Humanization Performance

Imitability:
- History Matching significantly outperformed B-Spline noise. In the "Social Media" cluster, it reduced XGBoost detection accuracy from 0.9817 to 0.9450 (offline) and 0.8750 (online).
- Fake Actions successfully reduced interval-based detection accuracy to near-random guessing (~0.52), effectively bypassing time-based rules.
Utility Trade-off:
- The Pareto Frontier: There is a critical trade-off. While Fake Actions improved imitability, they caused a drastic drop in task success rates for complex tasks (e.g., Trip Planning accuracy dropped from 0.75 to 0.15) because blind noise injection disrupted task flow.
- Optimal Strategy: Combining History Matching (for path) with Long Presses (for tap duration) offered the best balance, maintaining high utility while significantly lowering detection scores.

Feature Analysis

Easiest to Humanize: Path shape metrics (e.g., maxDev, ratio_end_to_len).

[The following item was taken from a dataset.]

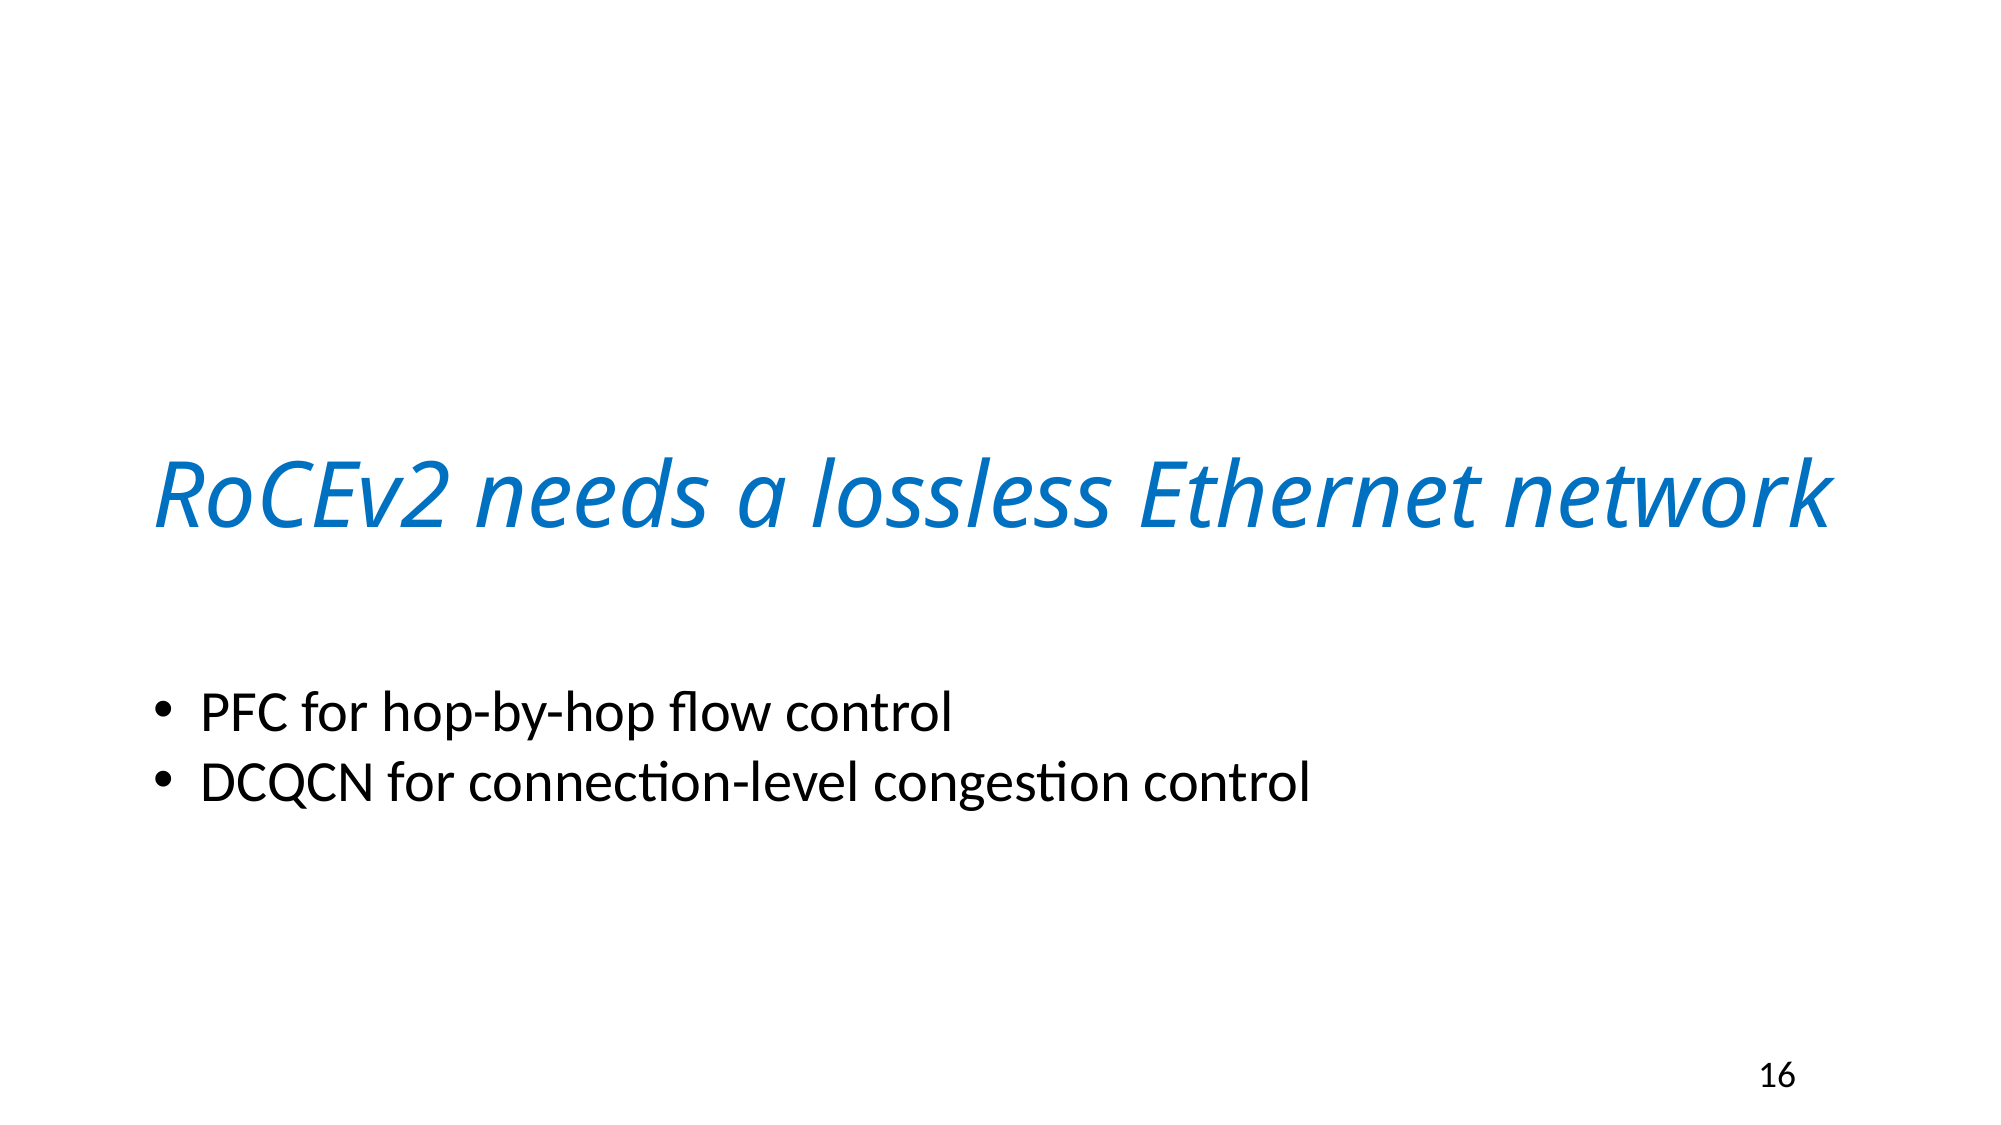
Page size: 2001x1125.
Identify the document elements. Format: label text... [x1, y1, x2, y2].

title RoCEv2 needs a lossless Ethernet network [137, 388, 1863, 607]
text_box PFC for hop-by-hop flow control DCQCN for connection-level congestion control [139, 665, 1423, 821]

These can be easily synthesized to mimic human imperfection.
Hardest to Humanize: Endpoint Precision and Action Intervals.
- Precision: Agents must hit UI centers; adding noise risks missing the target.
- Intervals: Simulating human "thinking time" without breaking the task logic is difficult.

5. Significance and Future Directions

Paradigm Shift: The paper argues that the future of AI agents is not just about doing tasks, but how they do them. "Humanization" is a functional necessity for survival in adversarial digital ecosystems, not just an aesthetic feature.
Defense Evolution: As agents improve at mimicking kinematics, detection will likely shift from Execution Layer (analyzing movement) to Intent Layer (analyzing cognitive patterns like curiosity, distraction, or indecision).
Ethical Implications: The authors position this work as "Red Teaming." By exposing the vulnerabilities of current agents and providing detection baselines, they aim to help platforms develop more nuanced authentication that distinguishes between malicious bots and legitimate AI assistants, thereby protecting User Agency.
Future Work: Suggests moving from post-processing wrappers to End-to-End Humanization (training models to generate human-like trajectories natively) and Personalized Humanization (mimicking specific user profiles).

In conclusion, "Turing Test on Screen" establishes that for autonomous agents to coexist with digital platforms, they must evolve from efficient machines into behavioral mimics, balancing the dual objectives of Imitability and Utility.